I am sending it to you
with a heart full of hope that your
Christmas may be a merry
one.
Affectionately,
KATRINE DULANY.
He read and reread the printed lines, and finally had them framed and hung by his bedside, where they were the first thing upon which his eyes rested in the morning:
“Grant me the ability to do some one thing well.
“Give me sympathy
for the suffering of others which has been
brought to them by their
own acts.
“Grant that I
may have courage for the weak and the friendship of
those who demand the
best of my nature.
“Remove all doubts
from me that there will be ultimate peace and
happiness for every
one.
“Let fear of the
consequences of a right act be far from me. Let
me
forget the words expediency,
convention, and reward.
“Grant me largeness
of judgment, and silence for all weakness,
especially that of woman.
“And give me,
each day, my daily work, with rest at night under
some friendly stars.”
* * * * *
Early in April, after the lonesomest winter of his life, he received the following letter from his mother, who was still in Paris with Anne Lennox:
MY DEAR, DEAR CHILD,—I have been going about a great deal, meeting old friends and making some new ones, which accounts for my not having written you last week. Anne’s house is like a Union Station for repose and solitude. She has people in to luncheon and dinner and tea, and I suspect even for the cafe au lait in the mornings. I enjoy it, however. One is seldom bored, though frequently exhausted. Why I am writing this dull introduction I cannot say, for I have more important things to tell.
I have met Katrine Dulany.
Anne and I went to the Countess de Nemours’ reception on Friday night. We were all in a whirl of unfinished sentences when Miss Dulany entered. I wish you might have seen her, as she came toward us! Of course she was a very pretty child in North Carolina, but she has developed into something really remarkable. She wore white, decollete, with her hair Madonna-wise. And she has such distinction! Such repose! Truly, Frank, she came in so quietly that she made every one else seem to enter on horseback.

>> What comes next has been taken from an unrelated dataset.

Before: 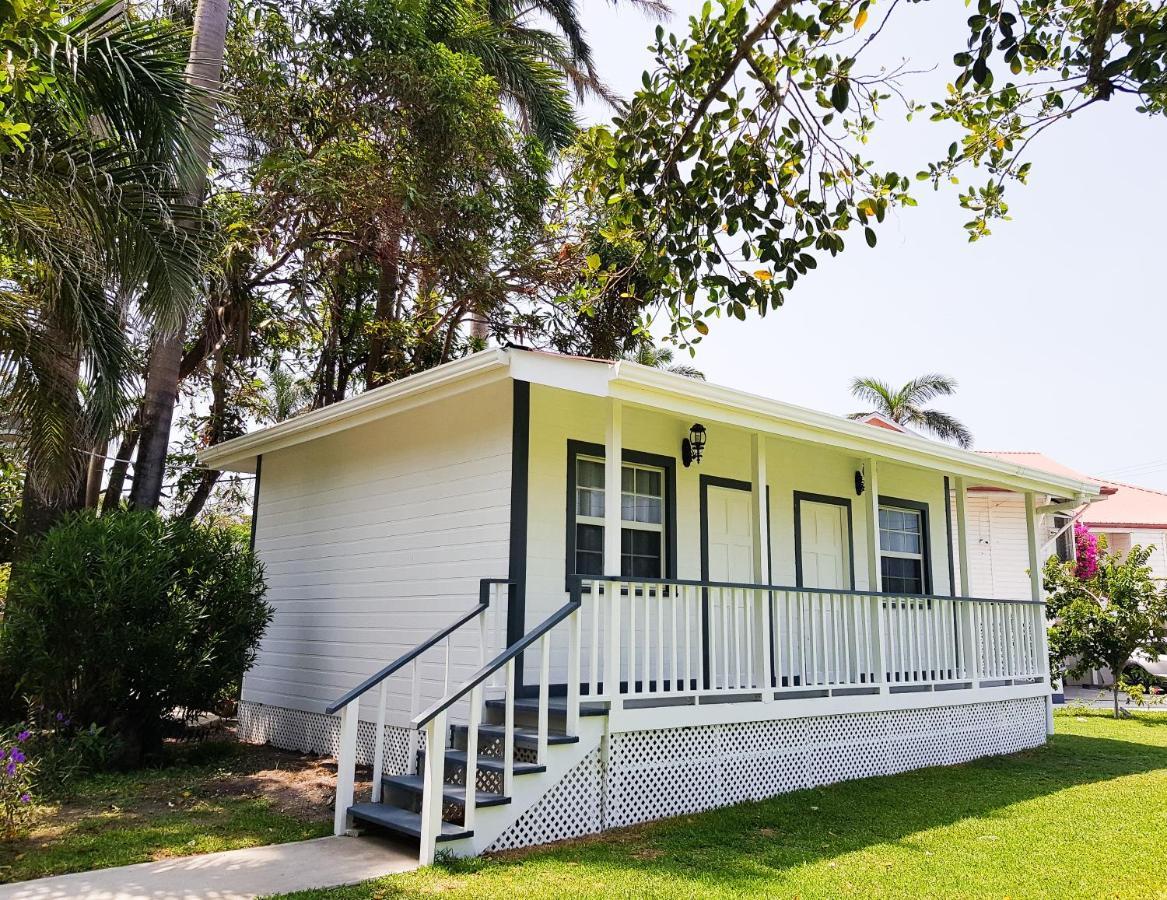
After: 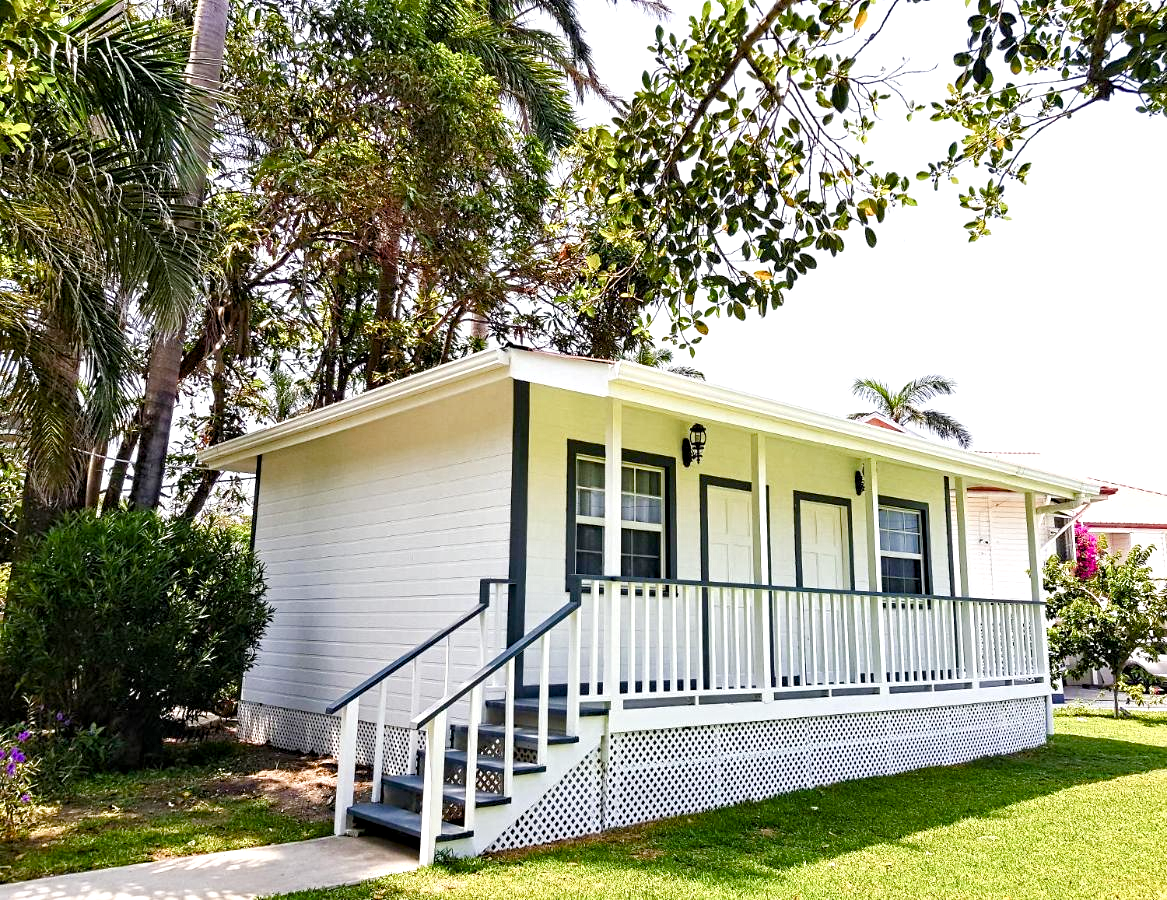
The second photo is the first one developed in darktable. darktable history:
color balance rgb: perceptual saturation grading › global saturation 20%, perceptual saturation grading › highlights -50%, perceptual saturation grading › shadows 30%, perceptual brilliance grading › global brilliance 10%, perceptual brilliance grading › shadows 15%
contrast equalizer: y [[0.5, 0.501, 0.525, 0.597, 0.58, 0.514], [0.5 ×6], [0.5 ×6], [0 ×6], [0 ×6]]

Coming directly toward me, she said: “Perhaps you do not remember me, Mrs. Ravenel! I am Katrine Dulany. My father was overseer of your plantation, in North Carolina, for nearly three years.” It was as though Mary Queen of Scots had come to life and asked me if I remembered when she was my parlor-maid!
And she stayed and talked
to me with sweetest deference and an
appeal in her eyes,
and I went home quite exalted to think this
much-desired person
had singled me out for such marked attention.